**Material shown**
━━━━━━━━━━

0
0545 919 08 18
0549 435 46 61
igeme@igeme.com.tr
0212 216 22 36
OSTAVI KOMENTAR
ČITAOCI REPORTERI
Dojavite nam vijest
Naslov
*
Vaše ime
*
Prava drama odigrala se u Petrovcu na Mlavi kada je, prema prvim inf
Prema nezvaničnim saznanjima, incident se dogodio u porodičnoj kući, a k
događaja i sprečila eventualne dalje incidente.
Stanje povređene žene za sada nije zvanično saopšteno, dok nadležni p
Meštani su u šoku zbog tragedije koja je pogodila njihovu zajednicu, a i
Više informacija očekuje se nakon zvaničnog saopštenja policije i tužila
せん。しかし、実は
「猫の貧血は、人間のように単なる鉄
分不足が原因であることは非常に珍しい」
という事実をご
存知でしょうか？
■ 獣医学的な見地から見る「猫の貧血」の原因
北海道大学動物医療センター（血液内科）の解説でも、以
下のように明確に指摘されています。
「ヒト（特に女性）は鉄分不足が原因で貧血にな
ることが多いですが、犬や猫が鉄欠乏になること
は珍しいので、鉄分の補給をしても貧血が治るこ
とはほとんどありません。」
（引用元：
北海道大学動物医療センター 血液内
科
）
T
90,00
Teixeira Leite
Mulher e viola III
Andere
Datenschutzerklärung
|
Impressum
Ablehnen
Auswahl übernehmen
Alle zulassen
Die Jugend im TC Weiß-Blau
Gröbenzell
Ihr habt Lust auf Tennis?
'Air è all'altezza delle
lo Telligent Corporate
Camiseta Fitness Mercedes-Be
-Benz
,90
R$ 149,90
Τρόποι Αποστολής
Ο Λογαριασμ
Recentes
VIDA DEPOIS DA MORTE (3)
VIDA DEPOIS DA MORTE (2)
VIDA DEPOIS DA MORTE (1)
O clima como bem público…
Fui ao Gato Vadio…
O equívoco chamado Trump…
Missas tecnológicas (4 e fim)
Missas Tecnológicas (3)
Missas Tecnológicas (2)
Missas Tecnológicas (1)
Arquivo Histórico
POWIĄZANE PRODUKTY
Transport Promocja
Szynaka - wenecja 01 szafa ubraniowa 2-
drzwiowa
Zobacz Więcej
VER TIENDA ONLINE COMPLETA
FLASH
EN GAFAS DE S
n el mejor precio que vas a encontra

━━━━━━━━━━

**Your goal**
Reproduce exactly the lines from the one with "0212 216 22 36" through the end of the entries above, both ends included.

**Output of the task**
0212 216 22 36
OSTAVI KOMENTAR
ČITAOCI REPORTERI
Dojavite nam vijest
Naslov
*
Vaše ime
*
Prava drama odigrala se u Petrovcu na Mlavi kada je, prema prvim inf
Prema nezvaničnim saznanjima, incident se dogodio u porodičnoj kući, a k
događaja i sprečila eventualne dalje incidente.
Stanje povređene žene za sada nije zvanično saopšteno, dok nadležni p
Meštani su u šoku zbog tragedije koja je pogodila njihovu zajednicu, a i
Više informacija očekuje se nakon zvaničnog saopštenja policije i tužila
せん。しかし、実は
「猫の貧血は、人間のように単なる鉄
分不足が原因であることは非常に珍しい」
という事実をご
存知でしょうか？
■ 獣医学的な見地から見る「猫の貧血」の原因
北海道大学動物医療センター（血液内科）の解説でも、以
下のように明確に指摘されています。
「ヒト（特に女性）は鉄分不足が原因で貧血にな
ることが多いですが、犬や猫が鉄欠乏になること
は珍しいので、鉄分の補給をしても貧血が治るこ
とはほとんどありません。」
（引用元：
北海道大学動物医療センター 血液内
科
）
T
90,00
Teixeira Leite
Mulher e viola III
Andere
Datenschutzerklärung
|
Impressum
Ablehnen
Auswahl übernehmen
Alle zulassen
Die Jugend im TC Weiß-Blau
Gröbenzell
Ihr habt Lust auf Tennis?
'Air è all'altezza delle
lo Telligent Corporate
Camiseta Fitness Mercedes-Be
-Benz
,90
R$ 149,90
Τρόποι Αποστολής
Ο Λογαριασμ
Recentes
VIDA DEPOIS DA MORTE (3)
VIDA DEPOIS DA MORTE (2)
VIDA DEPOIS DA MORTE (1)
O clima como bem público…
Fui ao Gato Vadio…
O equívoco chamado Trump…
Missas tecnológicas (4 e fim)
Missas Tecnológicas (3)
Missas Tecnológicas (2)
Missas Tecnológicas (1)
Arquivo Histórico
POWIĄZANE PRODUKTY
Transport Promocja
Szynaka - wenecja 01 szafa ubraniowa 2-
drzwiowa
Zobacz Więcej
VER TIENDA ONLINE COMPLETA
FLASH
EN GAFAS DE S
n el mejor precio que vas a encontra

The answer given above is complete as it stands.